Only Lyons of the three provinces of New Gaul already possessed Roman or Latin rights by the time of the arrival of Augustus. These dated from the year 43
B.C.
, during the civil wars, when the town was established by Italians who had been expelled from Vienne. The site of Lyons, in the far southern region of the imperial province at the confluence of the Rhône and the Saône, was auspicious for both military and commercial purposes. Since Lyons did not grow out of a previously existing Celtic community but from the very beginning was founded by Italians with full Roman franchise, it occupied a unique position in New Gaul. The three provinces did not have a common chief authority. Nevertheless, when emperors or their designates stayed in Gaul, it was usually at Lyons. The city was the site of the only mint for imperial money in the western empire during the earlier period, and it was the headquarters for collection of transit dues for all of Gaul.

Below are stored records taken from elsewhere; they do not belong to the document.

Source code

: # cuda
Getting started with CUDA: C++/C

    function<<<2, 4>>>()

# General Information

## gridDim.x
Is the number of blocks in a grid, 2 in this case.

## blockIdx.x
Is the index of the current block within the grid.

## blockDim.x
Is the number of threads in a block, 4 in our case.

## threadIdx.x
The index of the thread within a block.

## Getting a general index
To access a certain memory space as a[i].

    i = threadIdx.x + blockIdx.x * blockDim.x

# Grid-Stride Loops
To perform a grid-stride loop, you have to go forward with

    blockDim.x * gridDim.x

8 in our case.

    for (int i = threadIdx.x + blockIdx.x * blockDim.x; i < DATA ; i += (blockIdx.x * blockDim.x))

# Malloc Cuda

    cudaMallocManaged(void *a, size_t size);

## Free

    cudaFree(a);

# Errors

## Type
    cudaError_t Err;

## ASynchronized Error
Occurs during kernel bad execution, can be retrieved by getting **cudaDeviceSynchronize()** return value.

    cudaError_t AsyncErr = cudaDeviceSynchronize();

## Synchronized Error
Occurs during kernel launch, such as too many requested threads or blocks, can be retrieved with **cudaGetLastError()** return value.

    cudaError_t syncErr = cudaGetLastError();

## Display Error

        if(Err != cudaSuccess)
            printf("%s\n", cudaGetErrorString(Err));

Furthermore, Lyons was the converging point for the extensive road system throughout all of Gaul. Some 50,000 miles of major roads crisscrossed the Roman Empire at its height, all measured in standard Roman miles of 1.48 km. Only in Gaul was the local measure of the
leuga
maintained, equivalent to one and a half Roman miles or 2.22 km. Probably it was Augustus who formally decreed the Roman mile for the measure of the entire imperial road system but in reality tolerated in Gaul its more familiar road measurement. This became official at the time of Severus at the end of the second century, a concession to local tradition.